• [Extracted text]:

Day 4

The challenge for day 4 was to find various methods to sneak past guards given their shift patterns and times they have fallen asleep.

Day 4 instructions

I will run through my solution step by step, however I will leave the full script at the end of this post

Part 1

Given the information about their previous shifts, which guard has been recorded asleep for the most minutes and which minute did that guard spend asleep most often?

import pandas as pd
import numpy as np
import re

with open('day4input.txt') as file:
    data = file.read().split('\n')
    
data[:10]
['[1518-09-14 00:54] wakes up',
 '[1518-04-15 23:58] Guard #373 begins shift',
 '[1518-07-25 00:53] wakes up',
 '[1518-07-04 00:45] wakes up',
 '[1518-07-26 00:51] wakes up',
 '[1518-06-21 00:43] falls asleep',
 '[1518-04-24 00:57] falls asleep',
 '[1518-11-20 00:52] wakes up',
 '[1518-04-20 00:39] falls asleep',
 '[1518-05-31 00:48] wakes up']

Once split by new lines, the input data is a list of unsorted strings. The majority of my solution revolves around creating a pandas dataframe and applying some functions to it upon creation to extract the information I need from these strings into new columns. I then solve for the final answer, the functions created for this purpose are detailed below.

The strings are first split on the ] to create a date string (column 0) and the remaining characters (column 1).

def change_date(df):
    date = df[0].strip('[').replace('1518','2000')
    return pd.to_datetime(date)

change_date strips the leading [ from the string, replaces the year 1518 for 2000 so the dates can convert into datetime (there must be a better workaround for this) and then returns the converted date.

def get_mins(df):
    try:
        mins = df['diff'].total_seconds() / 60
        if 'wake' not in df[1]:
            mins = 0
        return int(mins)
    except AttributeError:
        pass

get_mins takes the ‘diff’ column (created along with the dataframe, it is the difference between the date on that row and the previous row), extracts this value in seconds via the total_seconds() method and multiplies by 60 to return a minute value. If ‘wake’ is not present in column 1 this function returns 0, the idea being to get the number of minutes the guard was asleep by calculating the difference in time between a ‘wake’ row and its previous row (‘falls asleep’). The try except clause just catches the attribute error for the first entry which doesn’t have a ‘diff’ entry.

def get_guard(df):
    m = re.search(r'\d+', df[1])
    if m:
        return int(m.group())
    return 0

get_guard searches for any digits in the string in column 1, returing that number if any were found and 0 if not.

df = (
    pd.DataFrame([x.split(']') for x in data])
    .drop(1267)
    .assign(date=lambda df: df.apply(change_date,axis=1))
    .sort_values(by='date')
    .assign(
        diff=lambda df: df['date'].diff(),
        minutes=lambda df: df.apply(get_mins, axis=1),
        guard=lambda df: df.apply(get_guard, axis=1),
    )
    .assign(guard=lambda df: df['guard'].replace(to_replace=0, method='ffill'))

• [Material]:

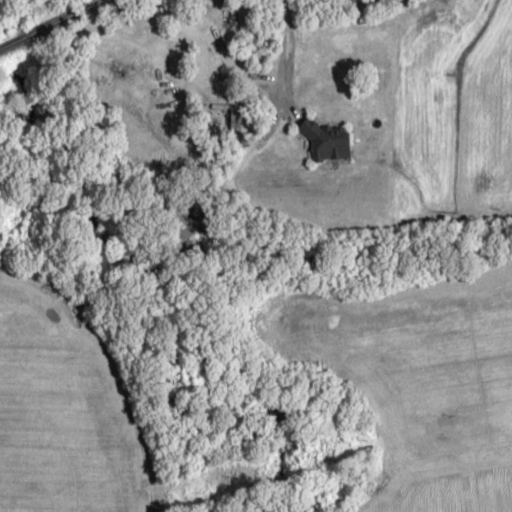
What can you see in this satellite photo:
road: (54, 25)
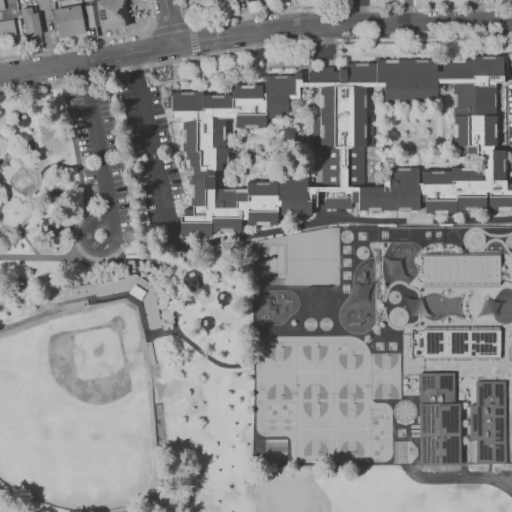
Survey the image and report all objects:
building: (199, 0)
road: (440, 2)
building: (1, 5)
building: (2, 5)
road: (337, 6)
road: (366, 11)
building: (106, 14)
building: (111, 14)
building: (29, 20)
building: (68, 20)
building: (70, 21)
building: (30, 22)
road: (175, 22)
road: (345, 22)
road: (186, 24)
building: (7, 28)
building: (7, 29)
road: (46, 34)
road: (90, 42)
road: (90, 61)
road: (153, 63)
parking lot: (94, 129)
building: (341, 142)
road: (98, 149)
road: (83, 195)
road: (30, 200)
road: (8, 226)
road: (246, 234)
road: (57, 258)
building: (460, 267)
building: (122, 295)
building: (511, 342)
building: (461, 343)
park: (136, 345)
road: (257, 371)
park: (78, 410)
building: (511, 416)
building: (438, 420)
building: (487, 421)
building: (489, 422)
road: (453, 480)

• [What is required]: Quote the passage of the day 4 write-up between "Given the information" and "data = file.read().split('\n')", inclusive. The rows are separate material.

• [Answer in full]:
Given the information about their previous shifts, which guard has been recorded asleep for the most minutes and which minute did that guard spend asleep most often?

import pandas as pd
import numpy as np
import re

with open('day4input.txt') as file:
    data = file.read().split('\n')